◆ Provided information ◆
******************************
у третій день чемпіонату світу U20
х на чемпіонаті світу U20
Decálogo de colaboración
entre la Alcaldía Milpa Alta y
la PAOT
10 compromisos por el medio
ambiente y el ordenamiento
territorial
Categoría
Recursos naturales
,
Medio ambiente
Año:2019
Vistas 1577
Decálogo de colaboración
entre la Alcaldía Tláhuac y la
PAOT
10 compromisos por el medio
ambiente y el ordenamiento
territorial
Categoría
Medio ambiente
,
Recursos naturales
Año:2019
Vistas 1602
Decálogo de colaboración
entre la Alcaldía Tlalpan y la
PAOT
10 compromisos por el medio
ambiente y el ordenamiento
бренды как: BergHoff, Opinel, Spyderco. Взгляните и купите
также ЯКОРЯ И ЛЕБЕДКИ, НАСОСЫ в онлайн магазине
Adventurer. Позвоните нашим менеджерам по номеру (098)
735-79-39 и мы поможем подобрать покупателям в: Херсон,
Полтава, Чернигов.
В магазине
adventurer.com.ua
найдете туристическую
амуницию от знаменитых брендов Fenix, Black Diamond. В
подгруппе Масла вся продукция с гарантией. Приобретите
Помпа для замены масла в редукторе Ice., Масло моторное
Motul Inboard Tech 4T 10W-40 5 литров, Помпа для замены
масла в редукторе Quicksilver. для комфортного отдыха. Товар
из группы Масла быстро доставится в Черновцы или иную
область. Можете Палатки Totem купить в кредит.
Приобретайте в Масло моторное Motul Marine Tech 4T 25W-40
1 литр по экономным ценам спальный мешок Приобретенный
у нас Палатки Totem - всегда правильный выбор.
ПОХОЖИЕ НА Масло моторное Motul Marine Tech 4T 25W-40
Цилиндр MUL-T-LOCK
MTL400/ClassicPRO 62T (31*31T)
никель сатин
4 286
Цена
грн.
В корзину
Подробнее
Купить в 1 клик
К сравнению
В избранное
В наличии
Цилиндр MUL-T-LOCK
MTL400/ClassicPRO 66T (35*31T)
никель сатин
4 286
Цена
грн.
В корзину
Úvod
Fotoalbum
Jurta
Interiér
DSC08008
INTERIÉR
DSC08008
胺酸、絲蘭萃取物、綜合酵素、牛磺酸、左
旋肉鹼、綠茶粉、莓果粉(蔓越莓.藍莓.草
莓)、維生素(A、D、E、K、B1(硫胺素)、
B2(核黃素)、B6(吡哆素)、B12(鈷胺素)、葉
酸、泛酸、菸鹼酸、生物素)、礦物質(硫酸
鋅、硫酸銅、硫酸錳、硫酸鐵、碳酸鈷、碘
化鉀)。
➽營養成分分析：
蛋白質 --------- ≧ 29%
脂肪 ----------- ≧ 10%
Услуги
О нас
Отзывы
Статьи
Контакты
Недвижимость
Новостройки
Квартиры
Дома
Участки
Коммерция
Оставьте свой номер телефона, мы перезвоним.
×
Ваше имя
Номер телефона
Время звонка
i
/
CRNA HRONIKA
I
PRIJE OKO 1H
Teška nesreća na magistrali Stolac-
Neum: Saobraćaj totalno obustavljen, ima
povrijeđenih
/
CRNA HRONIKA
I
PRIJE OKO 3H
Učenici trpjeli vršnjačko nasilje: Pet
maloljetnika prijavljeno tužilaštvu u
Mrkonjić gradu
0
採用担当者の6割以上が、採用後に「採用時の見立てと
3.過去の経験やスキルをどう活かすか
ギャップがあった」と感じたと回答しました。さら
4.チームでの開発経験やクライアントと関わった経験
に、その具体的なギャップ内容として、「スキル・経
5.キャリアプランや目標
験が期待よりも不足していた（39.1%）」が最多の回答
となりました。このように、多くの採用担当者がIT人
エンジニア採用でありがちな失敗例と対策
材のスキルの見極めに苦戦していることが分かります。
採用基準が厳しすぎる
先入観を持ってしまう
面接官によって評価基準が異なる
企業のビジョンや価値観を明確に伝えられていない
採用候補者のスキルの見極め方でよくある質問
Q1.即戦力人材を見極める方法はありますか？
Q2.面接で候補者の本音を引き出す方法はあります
******************************
◆ Task statement ◆
Set down exactly the lines above, from the one containing "4.チームでの開発経験やクライアントと関わった経験" to the final line of the material, with both ends kept and no other lines.

◆ Task response ◆
4.チームでの開発経験やクライアントと関わった経験
に、その具体的なギャップ内容として、「スキル・経
5.キャリアプランや目標
験が期待よりも不足していた（39.1%）」が最多の回答
となりました。このように、多くの採用担当者がIT人
エンジニア採用でありがちな失敗例と対策
材のスキルの見極めに苦戦していることが分かります。
採用基準が厳しすぎる
先入観を持ってしまう
面接官によって評価基準が異なる
企業のビジョンや価値観を明確に伝えられていない
採用候補者のスキルの見極め方でよくある質問
Q1.即戦力人材を見極める方法はありますか？
Q2.面接で候補者の本音を引き出す方法はあります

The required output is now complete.